Frequently Asked Questions
New to betting and not sure which wager to try first? Here are the questions beginners ask most about the different types of sports bets.
What’s the easiest type of sports bet for a complete beginner?
The moneyline is the easiest type of sports bet to start with because you only have to pick the winner — the margin of victory does not matter. Totals (over/under) are a close second, since you are just betting on whether the combined score lands above or below a set number. Both are simple to read and carry a low built-in edge, which makes them the cheapest way to learn.
What’s the difference between a parlay and a same game parlay?
A traditional parlay combines bets from different games into one ticket, while a same game parlay (SGP) combines multiple bets from a single game. Because the legs of an SGP are often related — a quarterback’s passing yards and his team covering the spread, for example — sportsbooks price them with a steeper margin than a normal parlay. Both pay only if every leg wins.
Which type of sports bet has the best payouts?
Parlays and futures offer the biggest potential payouts because they either stack multiple wins together or lock in long-shot odds far in advance. The trade-off is risk: parlays need every leg to hit, and futures tie up your money for months.
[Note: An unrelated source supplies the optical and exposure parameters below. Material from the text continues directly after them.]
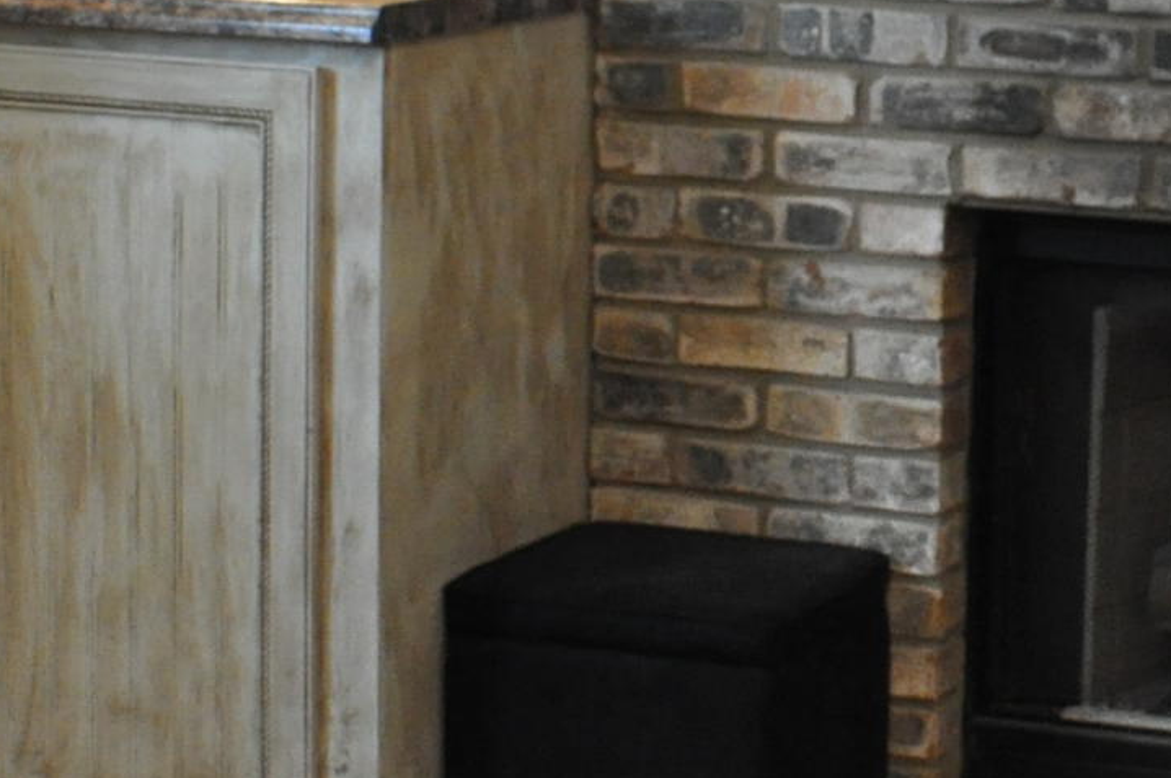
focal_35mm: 163
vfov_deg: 8.4
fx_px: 5296
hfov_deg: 12.5
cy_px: 23
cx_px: 1122
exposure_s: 1/25
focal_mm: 26
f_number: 4.2
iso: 1600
Straight bets pay less but win far more consistently, which is why most long-term winners build their bankroll on them.
What exactly is a prop bet, and can I bet on non-sports stuff?
A prop bet (short for proposition bet) is a wager on something other than the final result, such as a player’s stat line, which team scores first, or an in-game event like the coin toss. Around marquee events, some sportsbooks also offer novelty props on non-sports outcomes like award shows or eating contests, where those bets are legal. Availability varies by sportsbook and state.
Should I start with straight bets or jump into parlays?
Start with straight bets — moneylines, spreads, and totals — before you try parlays. Straight bets teach you how lines work and carry a much smaller sportsbook edge, so your money lasts longer while you learn. Parlays are fun for a small stake, but the long odds and bigger built-in margin make them a poor foundation for a beginner’s bankroll.